A DEVIOUS teenager who raped and sexually abused five young girls has been given a nine-year custodial sentence.

The Recorder of York, Judge Stephen Ashurst, warned that Adrian Maynard, 17, was highly likely to re-offend when he is released and lifted a court order, enabling The Press to name him, to protect girls in future.

Michael Greenhalgh, prosecuting, told York Crown Court Maynard persistently pressed girls he knew through Facebook or socially to have sex with him, including one girl with learning difficulties and a mental age of ten.

Another girl, aged 14, told police how she sobbed and lay rigid as Maynard raped her in her family home, despite him being banned from the house. Maynard, of Foxwood Lane, Acomb, York, was on bail or serving a court sentence for sexual offences against the first two girls when he raped and committed other offences against the other three girls.

“You were very devious with the girls’ families,” the judge told Maynard. “You presented to them as being friendly, but the fact was that was a cover-up to get access to their girls.

“I take the view you have the ability to be quite devious, quite persistent and ultimately extremely selfish for your own needs.

“I have concerns about the welfare of other girls who may come under your influence upon your release.”

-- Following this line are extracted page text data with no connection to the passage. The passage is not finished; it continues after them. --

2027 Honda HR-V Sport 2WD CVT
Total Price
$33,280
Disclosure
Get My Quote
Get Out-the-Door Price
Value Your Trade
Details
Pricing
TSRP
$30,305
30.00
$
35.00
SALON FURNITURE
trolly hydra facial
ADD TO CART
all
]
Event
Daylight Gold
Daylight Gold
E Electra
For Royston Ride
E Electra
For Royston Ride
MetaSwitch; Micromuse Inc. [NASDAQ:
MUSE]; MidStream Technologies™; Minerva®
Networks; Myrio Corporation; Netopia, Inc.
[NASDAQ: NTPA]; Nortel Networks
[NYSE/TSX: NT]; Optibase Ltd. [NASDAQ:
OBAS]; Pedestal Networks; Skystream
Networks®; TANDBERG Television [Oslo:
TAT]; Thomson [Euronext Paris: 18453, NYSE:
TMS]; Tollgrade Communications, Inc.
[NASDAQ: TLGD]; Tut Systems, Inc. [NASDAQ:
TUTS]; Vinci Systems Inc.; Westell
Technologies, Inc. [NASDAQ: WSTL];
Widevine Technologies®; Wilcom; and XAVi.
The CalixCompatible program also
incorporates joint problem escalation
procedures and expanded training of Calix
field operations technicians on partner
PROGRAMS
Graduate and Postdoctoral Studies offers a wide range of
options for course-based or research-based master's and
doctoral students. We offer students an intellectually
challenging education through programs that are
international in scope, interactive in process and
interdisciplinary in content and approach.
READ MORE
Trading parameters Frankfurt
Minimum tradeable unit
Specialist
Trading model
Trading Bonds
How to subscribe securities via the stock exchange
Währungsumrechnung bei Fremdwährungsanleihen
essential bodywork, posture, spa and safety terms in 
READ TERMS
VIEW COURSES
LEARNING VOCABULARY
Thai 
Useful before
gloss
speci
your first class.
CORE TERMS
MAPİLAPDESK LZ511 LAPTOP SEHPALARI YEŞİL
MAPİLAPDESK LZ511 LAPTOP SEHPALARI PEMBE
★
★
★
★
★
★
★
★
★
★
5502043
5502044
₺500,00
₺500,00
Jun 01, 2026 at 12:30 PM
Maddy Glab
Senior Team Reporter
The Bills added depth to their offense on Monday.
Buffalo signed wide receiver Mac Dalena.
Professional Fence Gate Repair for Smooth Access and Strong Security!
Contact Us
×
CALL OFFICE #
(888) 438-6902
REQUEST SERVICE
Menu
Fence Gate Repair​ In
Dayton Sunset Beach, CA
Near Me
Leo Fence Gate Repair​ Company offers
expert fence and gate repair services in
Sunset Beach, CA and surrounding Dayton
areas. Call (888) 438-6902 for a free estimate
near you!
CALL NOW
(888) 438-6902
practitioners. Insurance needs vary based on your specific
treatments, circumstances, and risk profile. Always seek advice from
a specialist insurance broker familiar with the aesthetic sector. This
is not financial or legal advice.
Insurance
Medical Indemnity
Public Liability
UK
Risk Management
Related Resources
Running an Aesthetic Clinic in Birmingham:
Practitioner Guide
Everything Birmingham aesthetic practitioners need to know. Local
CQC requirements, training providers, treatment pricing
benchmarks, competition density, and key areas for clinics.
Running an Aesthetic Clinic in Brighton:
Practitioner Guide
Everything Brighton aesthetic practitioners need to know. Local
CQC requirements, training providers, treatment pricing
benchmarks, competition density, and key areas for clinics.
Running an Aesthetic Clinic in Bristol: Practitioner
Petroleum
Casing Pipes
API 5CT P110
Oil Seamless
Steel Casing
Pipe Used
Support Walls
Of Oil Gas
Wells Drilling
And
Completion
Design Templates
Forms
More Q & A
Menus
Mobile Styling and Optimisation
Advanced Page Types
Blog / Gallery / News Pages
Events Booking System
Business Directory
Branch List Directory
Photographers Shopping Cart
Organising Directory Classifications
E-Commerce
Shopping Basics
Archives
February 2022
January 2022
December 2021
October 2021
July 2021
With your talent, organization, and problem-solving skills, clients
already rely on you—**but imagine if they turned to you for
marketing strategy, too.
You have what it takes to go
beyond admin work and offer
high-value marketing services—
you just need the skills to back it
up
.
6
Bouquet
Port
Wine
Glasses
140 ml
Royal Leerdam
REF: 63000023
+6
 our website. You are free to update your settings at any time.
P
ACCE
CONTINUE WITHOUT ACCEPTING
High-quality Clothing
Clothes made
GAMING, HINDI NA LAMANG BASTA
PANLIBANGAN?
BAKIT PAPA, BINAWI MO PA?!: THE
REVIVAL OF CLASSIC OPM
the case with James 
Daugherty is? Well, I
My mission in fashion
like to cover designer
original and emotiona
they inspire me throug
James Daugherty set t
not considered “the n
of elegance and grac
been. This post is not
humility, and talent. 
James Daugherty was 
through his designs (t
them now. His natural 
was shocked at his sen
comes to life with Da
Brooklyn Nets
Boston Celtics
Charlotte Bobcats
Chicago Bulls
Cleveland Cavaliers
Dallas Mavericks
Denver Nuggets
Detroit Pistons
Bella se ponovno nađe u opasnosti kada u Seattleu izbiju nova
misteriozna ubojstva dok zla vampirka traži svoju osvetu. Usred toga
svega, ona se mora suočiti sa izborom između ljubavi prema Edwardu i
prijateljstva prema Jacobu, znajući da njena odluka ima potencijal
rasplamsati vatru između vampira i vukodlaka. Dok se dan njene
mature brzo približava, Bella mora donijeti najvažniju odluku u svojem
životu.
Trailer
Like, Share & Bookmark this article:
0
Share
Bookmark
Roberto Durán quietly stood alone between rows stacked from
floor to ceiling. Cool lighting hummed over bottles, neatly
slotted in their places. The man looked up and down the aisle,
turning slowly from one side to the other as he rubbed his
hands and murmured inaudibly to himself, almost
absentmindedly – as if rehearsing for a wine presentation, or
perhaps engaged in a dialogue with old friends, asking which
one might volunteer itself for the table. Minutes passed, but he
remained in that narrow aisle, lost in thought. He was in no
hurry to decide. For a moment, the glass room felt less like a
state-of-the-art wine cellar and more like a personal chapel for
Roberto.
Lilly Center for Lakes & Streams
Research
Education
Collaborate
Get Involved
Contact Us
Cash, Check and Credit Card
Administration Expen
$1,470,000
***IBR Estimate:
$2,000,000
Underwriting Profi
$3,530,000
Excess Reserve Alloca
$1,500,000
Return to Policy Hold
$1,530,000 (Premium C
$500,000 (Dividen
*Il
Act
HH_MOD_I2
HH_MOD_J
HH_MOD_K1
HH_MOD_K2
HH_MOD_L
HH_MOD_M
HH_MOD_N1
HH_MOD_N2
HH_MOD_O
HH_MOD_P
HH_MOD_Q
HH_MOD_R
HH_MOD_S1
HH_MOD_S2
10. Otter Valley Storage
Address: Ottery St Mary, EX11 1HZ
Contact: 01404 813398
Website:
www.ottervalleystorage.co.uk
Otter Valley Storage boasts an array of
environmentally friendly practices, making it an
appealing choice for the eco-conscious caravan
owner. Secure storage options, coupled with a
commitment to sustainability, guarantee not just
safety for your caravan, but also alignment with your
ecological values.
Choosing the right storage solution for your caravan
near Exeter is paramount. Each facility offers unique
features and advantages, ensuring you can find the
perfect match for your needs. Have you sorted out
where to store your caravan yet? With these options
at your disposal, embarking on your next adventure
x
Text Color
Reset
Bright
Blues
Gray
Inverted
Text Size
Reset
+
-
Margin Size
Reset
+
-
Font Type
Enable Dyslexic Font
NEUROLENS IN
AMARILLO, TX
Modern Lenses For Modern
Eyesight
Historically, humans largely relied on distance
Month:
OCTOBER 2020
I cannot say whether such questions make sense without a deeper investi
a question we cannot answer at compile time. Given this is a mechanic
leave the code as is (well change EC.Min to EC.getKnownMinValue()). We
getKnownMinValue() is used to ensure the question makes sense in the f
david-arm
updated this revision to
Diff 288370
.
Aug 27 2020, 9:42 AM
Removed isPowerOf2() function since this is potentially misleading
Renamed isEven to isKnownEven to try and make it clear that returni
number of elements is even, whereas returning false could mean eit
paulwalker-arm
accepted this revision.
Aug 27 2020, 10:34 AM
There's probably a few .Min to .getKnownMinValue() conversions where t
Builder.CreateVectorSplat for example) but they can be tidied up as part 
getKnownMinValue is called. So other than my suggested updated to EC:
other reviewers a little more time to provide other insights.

He gave Maynard an extended sentence of six years’ detention plus three years’ extended prison licence, meaning that he will have extra supervision on his release and be liable for recall to prison if he offends.

He also put Maynard on the sex offenders’ register for life and made him subject indefinitely to a sexual offences prevention order, banning him from unsupervised contact with girls under 16, any contact with the five girls, and imposed restrictions on his use of the internet.

Maynard pleaded guilty to three charges of rape, one of attempted rape and one of sexual assault involving three girls whom the judge said had suffered extreme distress.

Last April, on his birthday, York Youth Court sentenced him to a youth rehabilitation order with unpaid work for seven ch offences of sexual offences involving two more girls which he had denied, but was convicted of at a trial.

For Maynard, John Boumphrey said he was having difficulty coming to terms with what he had done, but was showing signs that he could change.

He was socially isolated and had had a difficult upbringing.